**WHAT THE TASK ASKS:** Translate this sentence from the figure legend below into Spanish: "Histological cross sections of rafts were subjected to double immunofluorescence using antibodies to BrdU (red) and E1^∧E4 (green) and counterstained with DAPI (blue)."

**GIVEN TEXT:**
FIG. 8.

Colocalization analysis of E1^∧E4 with hallmarks of the productive stage of the viral life cycle. Shown are representative cross sections of raft cultures harboring the wild-type HPV16 genome that have been subjected to double immunofluorescence to detect the relative position of E1^∧E4-positive cells in relation to cells supporting DNA synthesis (A and B), viral DNA amplification (C), and aberrant differentiation (D). (A and B) Raft cultures harboring wild-type HPV16 genomes were incubated in medium containing BrdU from 60 h to 52 h prior to harvest and then cultured in medium without BrdU until harvesting (A) or from 8 h to 0 h prior to harvest (B) (see Materials and Methods). Histological cross sections of rafts were subjected to double immunofluorescence using antibodies to BrdU (red) and E1^∧E4 (green) and counterstained with DAPI (blue). (A) Arrows indicate BrdU-E1^∧E4 double-positive cells. (C) Histological cross sections of rafts harboring the wild-type HPV16 genome were subjected to HPV16-specific FISH. Following hybridization to the probe, sections were incubated with FITC-conjugated anti-E1^∧E4 antibody (green), and the amplified HPV16 genomes were detected by rhodamine-conjugated anti-DIG antibody (red). (D) Histological cross sections of rafts harboring wild-type HPV16 were subjected to double immunofluorescence using antibodies to K10 (red) and E1^∧E4 (green). K10-negative cells in the superficial spinous and granular layers are indicated by arrows.

(Data extracted from a collection)
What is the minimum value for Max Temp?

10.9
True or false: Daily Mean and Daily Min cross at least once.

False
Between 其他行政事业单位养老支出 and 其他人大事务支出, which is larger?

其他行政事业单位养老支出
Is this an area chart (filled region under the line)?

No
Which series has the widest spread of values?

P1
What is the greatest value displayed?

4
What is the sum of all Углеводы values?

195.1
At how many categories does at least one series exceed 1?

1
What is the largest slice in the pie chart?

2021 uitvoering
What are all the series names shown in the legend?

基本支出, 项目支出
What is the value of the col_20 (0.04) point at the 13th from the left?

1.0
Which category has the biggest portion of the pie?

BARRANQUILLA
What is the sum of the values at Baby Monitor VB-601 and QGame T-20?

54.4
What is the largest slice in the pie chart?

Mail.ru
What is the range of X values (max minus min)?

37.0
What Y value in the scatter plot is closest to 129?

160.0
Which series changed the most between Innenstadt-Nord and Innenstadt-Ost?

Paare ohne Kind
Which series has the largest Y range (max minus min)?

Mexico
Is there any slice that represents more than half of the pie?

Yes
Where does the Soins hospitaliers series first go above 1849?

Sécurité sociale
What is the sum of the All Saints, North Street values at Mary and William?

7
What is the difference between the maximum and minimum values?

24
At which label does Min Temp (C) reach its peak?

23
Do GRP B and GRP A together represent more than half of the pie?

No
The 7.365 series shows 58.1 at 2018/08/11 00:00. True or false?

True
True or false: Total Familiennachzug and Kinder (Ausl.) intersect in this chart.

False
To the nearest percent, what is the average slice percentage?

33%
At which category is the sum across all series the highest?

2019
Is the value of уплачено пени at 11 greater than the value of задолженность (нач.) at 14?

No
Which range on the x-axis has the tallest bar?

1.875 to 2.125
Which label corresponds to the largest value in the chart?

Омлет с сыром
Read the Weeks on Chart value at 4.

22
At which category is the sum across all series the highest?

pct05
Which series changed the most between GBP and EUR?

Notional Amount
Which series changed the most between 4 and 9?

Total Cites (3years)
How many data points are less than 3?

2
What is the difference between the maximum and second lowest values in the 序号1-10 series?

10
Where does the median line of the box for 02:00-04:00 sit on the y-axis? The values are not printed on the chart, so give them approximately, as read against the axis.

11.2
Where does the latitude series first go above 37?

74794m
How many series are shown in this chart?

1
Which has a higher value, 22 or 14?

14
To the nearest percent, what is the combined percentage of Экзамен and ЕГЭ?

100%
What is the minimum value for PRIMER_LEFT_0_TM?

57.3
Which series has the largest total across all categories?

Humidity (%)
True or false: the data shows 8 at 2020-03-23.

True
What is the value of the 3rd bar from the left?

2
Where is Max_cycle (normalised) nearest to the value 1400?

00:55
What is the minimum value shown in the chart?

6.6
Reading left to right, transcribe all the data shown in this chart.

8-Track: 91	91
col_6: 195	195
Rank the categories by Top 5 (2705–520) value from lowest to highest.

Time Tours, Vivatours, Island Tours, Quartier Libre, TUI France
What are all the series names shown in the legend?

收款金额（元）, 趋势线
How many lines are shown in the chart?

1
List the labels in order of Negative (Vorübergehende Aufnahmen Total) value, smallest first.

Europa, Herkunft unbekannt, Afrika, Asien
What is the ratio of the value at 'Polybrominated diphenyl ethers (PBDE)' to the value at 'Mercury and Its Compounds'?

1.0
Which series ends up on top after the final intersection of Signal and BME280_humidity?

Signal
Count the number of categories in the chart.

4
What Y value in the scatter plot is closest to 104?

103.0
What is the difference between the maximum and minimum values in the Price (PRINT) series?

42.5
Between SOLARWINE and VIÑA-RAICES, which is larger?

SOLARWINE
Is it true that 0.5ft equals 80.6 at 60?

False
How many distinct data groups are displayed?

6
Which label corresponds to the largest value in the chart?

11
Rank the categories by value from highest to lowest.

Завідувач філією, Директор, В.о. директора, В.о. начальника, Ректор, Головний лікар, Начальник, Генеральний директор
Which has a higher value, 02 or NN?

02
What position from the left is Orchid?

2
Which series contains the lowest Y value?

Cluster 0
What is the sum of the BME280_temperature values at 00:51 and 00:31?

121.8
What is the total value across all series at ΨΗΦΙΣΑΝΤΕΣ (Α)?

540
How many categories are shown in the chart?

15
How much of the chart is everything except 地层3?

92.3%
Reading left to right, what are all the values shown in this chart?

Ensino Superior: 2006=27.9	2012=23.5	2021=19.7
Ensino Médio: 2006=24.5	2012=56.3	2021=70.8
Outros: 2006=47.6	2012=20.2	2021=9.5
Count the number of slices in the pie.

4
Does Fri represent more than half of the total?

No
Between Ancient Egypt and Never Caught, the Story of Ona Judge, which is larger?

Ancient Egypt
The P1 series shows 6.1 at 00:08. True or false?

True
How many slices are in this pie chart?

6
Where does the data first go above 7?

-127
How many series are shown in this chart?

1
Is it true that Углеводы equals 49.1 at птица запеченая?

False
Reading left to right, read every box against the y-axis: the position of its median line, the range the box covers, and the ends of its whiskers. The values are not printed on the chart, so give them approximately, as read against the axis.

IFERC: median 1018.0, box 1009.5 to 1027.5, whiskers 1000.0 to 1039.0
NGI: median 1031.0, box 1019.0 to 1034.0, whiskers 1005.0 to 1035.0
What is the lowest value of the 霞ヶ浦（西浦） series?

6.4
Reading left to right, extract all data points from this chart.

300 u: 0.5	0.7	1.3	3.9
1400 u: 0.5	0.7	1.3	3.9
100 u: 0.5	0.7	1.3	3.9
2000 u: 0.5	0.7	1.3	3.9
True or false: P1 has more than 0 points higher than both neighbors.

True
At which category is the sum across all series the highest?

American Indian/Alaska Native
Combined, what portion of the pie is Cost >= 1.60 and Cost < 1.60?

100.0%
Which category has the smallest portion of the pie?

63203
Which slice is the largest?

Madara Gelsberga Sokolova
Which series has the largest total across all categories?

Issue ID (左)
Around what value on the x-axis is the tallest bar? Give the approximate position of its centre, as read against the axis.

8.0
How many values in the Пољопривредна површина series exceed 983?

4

**COMPLETED TASK:** Las secciones transversales histológicas de los cultivos en balsa se sometieron a inmunofluorescencia doble con anticuerpos contra BrdU (rojo) y E1^∧E4 (verde) y se contratiñeron con DAPI (azul).